Because the Baja 1000 is such a long race - 32 grueling hours and 1,200 miles for this year’s event - the racing team shares the drive, with each taking half the distance. There are about 16 pit stops to check tires and equipment, one about every 100 miles. Every 150 miles is a fuel pit stop, which takes about 30 seconds. All the vehicles are equipped with GPS trackers for both safety and fairness. With speeds varying from 60 to 150 miles per hour, Heidi points out that they can run out of fuel quickly.
Heidi is joined in the truck by navigator and mechanic Rene Bruegger.
“I always need to have a mechanic with me because I can drive, but I can’t fix the truck if something breaks. Rene can get it up and rolling in minutes if something goes wrong. We always carry spare tires and equipment, just in case something happens between pit stops.”
What does the navigator do besides wait for something to break?
The inside of a trophy truck cab resembles that of a jet airliner cabin, with tons of gauges, levers and buttons. The navigator/mechanic’s job is to monitor all the gauges, call out the race course as programmed by the GPS, and watch for anything that shouldn’t be on the course … like excited fans jumping out to take selfies with a roaring monster truck bearing down on them.
Heidi’s scariest race memory happened when her navigator told her to pass a vehicle on a winding road on a cliff high above a steep canyon. She felt like three tires were hanging out in thin air as she squeaked past. That feeling of almost going over the cliff left Heidi with a healthy sense of self-protection, and now she is a little more cautious when she has to pass someone.
Since Heidi and Cameron welcomed baby Cameron Kay into their world in 2012, she has another reason to be a little more safety conscious. She finds the challenge of being a mom/racer intense, but says Kay finds it fascinating.
“My daughter loves the races and she cheers her daddy and me on.” With Kay’s first race at eight weeks old, there’s no telling whether she may want to follow in mommy’s and daddy’s tire tracks.
Though she normally drives anywhere from three to 14 races a year, Heidi has cut down a bit on her racing. She’s only entered four events this year. She preps for each of them by getting a lot of rest and hydrating. With the hurricane wiping out the original Baja peninsula course, the race should be even more of a challenge this season.
The Steele’s family business, Desert Assassins, has taken an active role in getting supplies and water to the hurricane victims in Baja. They formed an organization called Baja Strong that works with Mexicana Logistics and the Mexican government to aid people in Mexico. Their organization has sent semi-trucks to many of Mexico’s hardest hit areas, including La Paz, Muleje, San Ignacio and others.
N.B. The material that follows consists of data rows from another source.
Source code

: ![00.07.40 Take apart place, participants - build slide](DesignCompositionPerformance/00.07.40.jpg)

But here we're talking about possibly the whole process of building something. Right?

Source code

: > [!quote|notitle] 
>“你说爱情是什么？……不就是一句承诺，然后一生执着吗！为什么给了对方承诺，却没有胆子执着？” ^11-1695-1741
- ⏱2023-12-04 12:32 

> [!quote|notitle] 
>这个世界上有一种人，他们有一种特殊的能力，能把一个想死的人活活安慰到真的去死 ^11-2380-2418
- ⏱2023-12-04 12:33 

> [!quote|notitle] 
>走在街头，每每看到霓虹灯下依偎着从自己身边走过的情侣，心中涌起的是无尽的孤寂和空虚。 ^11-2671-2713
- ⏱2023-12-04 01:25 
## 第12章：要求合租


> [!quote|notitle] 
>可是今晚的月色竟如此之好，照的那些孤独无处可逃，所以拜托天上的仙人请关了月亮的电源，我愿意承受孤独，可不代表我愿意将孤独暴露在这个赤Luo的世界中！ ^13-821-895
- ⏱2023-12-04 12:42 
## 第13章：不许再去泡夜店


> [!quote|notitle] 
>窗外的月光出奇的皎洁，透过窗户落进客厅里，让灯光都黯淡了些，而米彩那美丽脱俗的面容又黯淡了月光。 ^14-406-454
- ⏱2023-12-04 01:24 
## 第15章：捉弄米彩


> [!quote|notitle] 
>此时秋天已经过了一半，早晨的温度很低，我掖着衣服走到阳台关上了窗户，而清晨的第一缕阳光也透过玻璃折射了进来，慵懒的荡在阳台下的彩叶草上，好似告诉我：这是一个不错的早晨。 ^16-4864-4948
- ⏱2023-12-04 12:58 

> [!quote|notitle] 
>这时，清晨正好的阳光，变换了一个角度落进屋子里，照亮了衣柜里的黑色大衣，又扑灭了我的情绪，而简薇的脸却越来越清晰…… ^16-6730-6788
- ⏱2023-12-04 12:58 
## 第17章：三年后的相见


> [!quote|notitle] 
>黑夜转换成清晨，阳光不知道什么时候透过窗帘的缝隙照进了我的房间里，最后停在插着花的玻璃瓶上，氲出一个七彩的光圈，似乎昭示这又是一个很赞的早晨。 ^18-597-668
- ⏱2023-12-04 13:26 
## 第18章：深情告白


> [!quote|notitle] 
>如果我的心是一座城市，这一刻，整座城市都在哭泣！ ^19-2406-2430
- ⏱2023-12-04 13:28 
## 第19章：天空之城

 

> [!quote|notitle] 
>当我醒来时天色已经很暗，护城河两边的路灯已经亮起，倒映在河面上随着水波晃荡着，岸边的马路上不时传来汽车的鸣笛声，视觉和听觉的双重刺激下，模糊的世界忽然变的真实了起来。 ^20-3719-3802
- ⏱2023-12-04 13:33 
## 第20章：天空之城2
If anyone is interested in helping, they candrop off or send donations of water, canned goods, diapers, baby formula, personal hygiene items and sanitary cleaning supplies to: Mexican Logistics US HQ, 7734 Formula Place in San Diego 92121. Costco is participating in a big way and people can also drop ship supplies from Costco to Mexicana Logistics in San Diego.
In the meantime, don’t forget to tune in to this year’s Baja 1000. It isn’t often that we get to see one of our own residents in a world class event! And who knows? Maybe someday Kay will head the third generation of Steele family racers.